Eppure, a 44 anni, l'asturiano continua a provarci. Il 2026, con il progetto Aston Martin-Honda, avrebbe dovuto rappresentare quel legame tecnico capace di offrirgli una nuova opportunità per competere ai massimi livelli. Dopo sette gare, però, sappiamo bene come stanno andando le cose.

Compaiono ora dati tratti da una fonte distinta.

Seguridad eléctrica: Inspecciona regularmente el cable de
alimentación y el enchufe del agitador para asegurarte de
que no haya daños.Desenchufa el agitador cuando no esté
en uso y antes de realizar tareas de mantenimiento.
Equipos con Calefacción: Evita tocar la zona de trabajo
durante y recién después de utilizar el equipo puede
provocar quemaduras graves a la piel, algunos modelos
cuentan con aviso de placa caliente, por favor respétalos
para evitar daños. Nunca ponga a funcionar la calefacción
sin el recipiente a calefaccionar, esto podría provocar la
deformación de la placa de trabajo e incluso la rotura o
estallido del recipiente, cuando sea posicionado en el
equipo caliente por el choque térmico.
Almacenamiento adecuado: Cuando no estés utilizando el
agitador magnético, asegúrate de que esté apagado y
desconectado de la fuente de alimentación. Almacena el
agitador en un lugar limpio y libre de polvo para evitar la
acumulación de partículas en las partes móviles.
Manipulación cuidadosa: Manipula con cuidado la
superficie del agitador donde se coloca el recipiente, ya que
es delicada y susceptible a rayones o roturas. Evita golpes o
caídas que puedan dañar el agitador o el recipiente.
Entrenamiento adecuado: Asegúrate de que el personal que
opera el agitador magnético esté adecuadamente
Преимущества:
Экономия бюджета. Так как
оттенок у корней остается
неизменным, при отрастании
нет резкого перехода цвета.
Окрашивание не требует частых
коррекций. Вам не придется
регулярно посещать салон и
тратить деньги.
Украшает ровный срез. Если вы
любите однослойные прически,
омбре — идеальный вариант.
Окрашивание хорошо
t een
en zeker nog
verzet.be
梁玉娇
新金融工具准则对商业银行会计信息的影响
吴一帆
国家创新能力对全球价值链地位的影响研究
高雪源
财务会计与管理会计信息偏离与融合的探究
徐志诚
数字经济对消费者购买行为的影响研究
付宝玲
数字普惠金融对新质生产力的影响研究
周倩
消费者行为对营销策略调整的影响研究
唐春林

La vettura è nata male, il motore è nato ancora peggio e probabilmente non basterà il recupero concesso dall'ADUO a ridare senso a una stagione che, al momento, sembra non averne.

Il 2026 sarà una lunghissima e difficilissima palestra per Alonso, per Lawrence Stroll, per Adrian Newey, per i motoristi Honda e per tutti i soggetti coinvolti nel progetto. Magari questa stagione potrà servire per trovare quelle risposte che non sono arrivate durante la fase di concepimento della vettura.

F1 Fernando Alonso
Fernando Alonso

Perché Alonso dovrebbe aspettare ancora

Perché parlare di pazienza? Perché il titolo di questo scritto? Semplicemente perché Alonso può ancora pensare e sperare che il 2027, proprio sulla base di quanto accadrà quest'anno, possa consegnargli una monoposto più forte e competitiva.

Lo spagnolo ha trascorso quasi vent'anni nel suo continuo peregrinare tra squadre e progetti diversi. Può probabilmente permettersi di aspettare ancora un'annata prima di appendere il casco al chiodo o prima di pensare a un addio ad Aston Martin per tentare un'ultima esperienza altrove, magari in Alpine dall'amico-mentore Flavio Briatore, una voce che si sta diffondendo con una certa insistenza negli ultimi tempi.

F1 Aston Martin
Alonso dopo il ritiro nel Gp di Barcellona

Alonso - Aston Martin: un legame che può ancora avere senso

Il motivo è semplice. Alpine resta comunque un team cliente. È vero che i team clienti possono vincere dei titoli mondiali, come dimostrato dalla McLaren negli ultimi anni, ma la realtà è che la struttura francese è ancora indietro, deve crescere e completare il proprio percorso di consolidamento. Non è una squadra che nel 2027 partirà immediatamente per lottare al vertice.

Forse non lo farà neppure Aston Martin. Tuttavia, considerando gli investimenti effettuati da Lawrence Stroll, le competenze di Adrian Newey, la capacità di reazione di Honda e il meccanismo ADUO che consentirà nell'immediato futuro di disporre di maggiori margini di sviluppo per la power unit, si può pensare che Aston Martin resti ancora il progetto con le migliori possibilità di offrire ad Alonso una prospettiva concreta.

Magari non quella di lottare per il mondiale, ma almeno quella di tornare a competere stabilmente per podi e vittorie. E poi, si sa, l'appetito vien mangiando. Chissà che una stagione positiva non possa persino convincere Nando a prolungare ulteriormente la propria carriera fino al 2028.

Per questo motivo, se davvero sta valutando se appendere il casco al chiodo o tentare un'ultima avventura altrove, il suggerimento è uno soltanto: attendere ancora un anno. Soffrire ancora un po' e provare a raccogliere nel 2027 i frutti maturi di un sacrificio enorme e di una delusione altrettanto grande vissuta in questo difficile 2026.